_WHAT TO PRODUCE_
Could you convert the text lines from all the items into a JSON list of strings, one string per line with blank lines dropped, and leave the pictures out?

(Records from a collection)
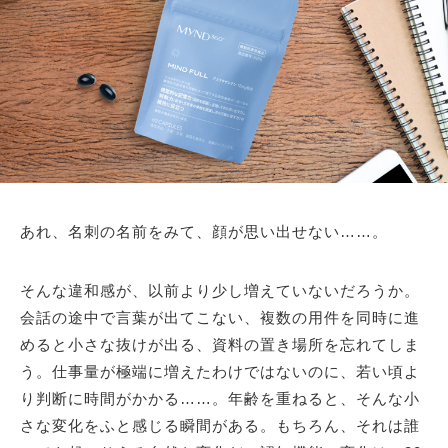
あれ、名刺の名前をみて、顔が思い出せない……。
そんな違和感が、以前より少し増えていないだろうか。
会話の途中で言葉が出てこない、複数の用件を同時に進
めると小さな抜けが出る、資料の置き場所を忘れてしま
う。仕事量が極端に増えたわけではないのに、若い頃よ
り判断に時間がかかる……。年齢を重ねると、そんな小
さな変化をふと感じる瞬間がある。もちろん、それは誰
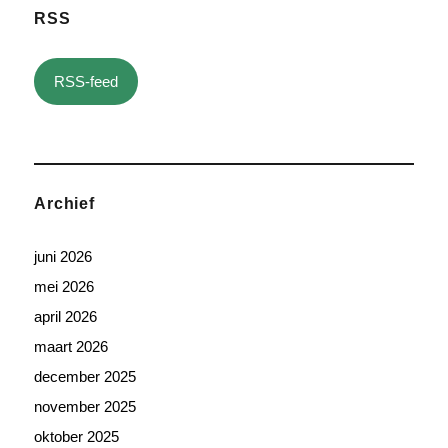
RSS
RSS-feed
Archief
juni 2026
mei 2026
april 2026
maart 2026
december 2025
november 2025
oktober 2025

_EXERCISE ANSWER_
[
  "あれ、名刺の名前をみて、顔が思い出せない……。",
  "そんな違和感が、以前より少し増えていないだろうか。",
  "会話の途中で言葉が出てこない、複数の用件を同時に進",
  "めると小さな抜けが出る、資料の置き場所を忘れてしま",
  "う。仕事量が極端に増えたわけではないのに、若い頃よ",
  "り判断に時間がかかる……。年齢を重ねると、そんな小",
  "さな変化をふと感じる瞬間がある。もちろん、それは誰",
  "RSS",
  "RSS-feed",
  "Archief",
  "juni 2026",
  "mei 2026",
  "april 2026",
  "maart 2026",
  "december 2025",
  "november 2025",
  "oktober 2025"
]